The rafter bays are full of cellulose, except where it may have settled. With no interior side air-barrier or vapor retarder moisture readily moves into & out of both the cellulose and the roof deck on the exterior side. Hopefully this hasn't compromised the roof deck in a serious way, but you'll know when you go to re-roof.
It's far better to put the thermal break on the exterior side of the roof deck, not on the interior, since that keeps the roof deck warmer (= drier). If you want to put a thermal break on the interior side you'll first have to install an air barrier over those planks to limit convective moisture transfer to the roof deck, preferably a smart vapor retarder and definitely NOT polyethylene sheeting.
Most of Maine is in US climate zone 6, but parts are in zone 7, and it matters. In zone 6 it only takes ~50% of the total-R on the exterior to be moisture-safe at the structural roof deck, but in zone 7 you'd need 60%. So if those rafters are 6" deep cellulose you have about R22 in the rafters, and would need at least R22 on the exterior, possibly R33 if you're in zone 7.

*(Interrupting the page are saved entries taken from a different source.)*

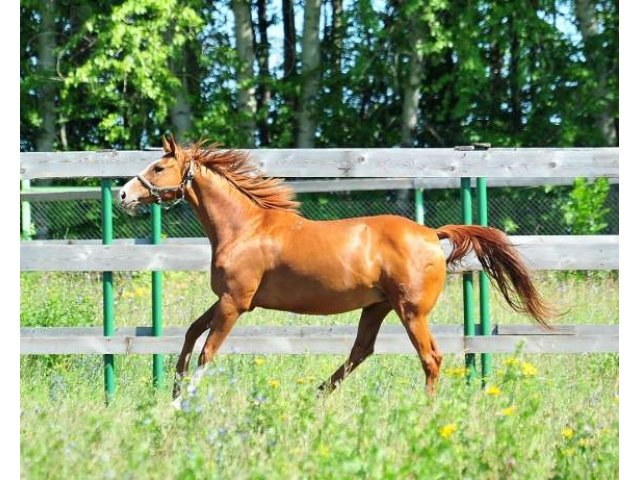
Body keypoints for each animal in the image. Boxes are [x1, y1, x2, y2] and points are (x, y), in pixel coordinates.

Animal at [120, 138, 556, 398]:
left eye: (158, 168)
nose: (124, 194)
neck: (245, 226)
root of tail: (432, 233)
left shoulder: (235, 302)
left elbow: (208, 350)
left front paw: (183, 402)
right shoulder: (230, 299)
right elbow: (191, 333)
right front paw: (174, 389)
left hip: (411, 311)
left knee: (431, 358)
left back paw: (426, 410)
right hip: (377, 306)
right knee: (362, 350)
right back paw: (316, 394)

If you are NOT going to install exterior insulation, strip it down to the planks and install a permeable underlayment such as Solitex Mento as a WRB & air barrier over the original roof deck, then install 2x4 furring and a new nailer deck with #30 felt & shingles or whatever so that the structural roof deck is air-tight, but can dry toward the exterior. Then install a smart vapor retarder on the interior side planking prior to the Comfortboard. If the Comfortboard is thick enough to be more than about 1/3 of the total R use Intello Plus, not MemBrain, which may become too vapor open at that colder layer due the higher RH. Alternatively, you could put MemBrain on the attic space side of the Comfortboard where it's warmer, and protect it with a layer of gypsum board.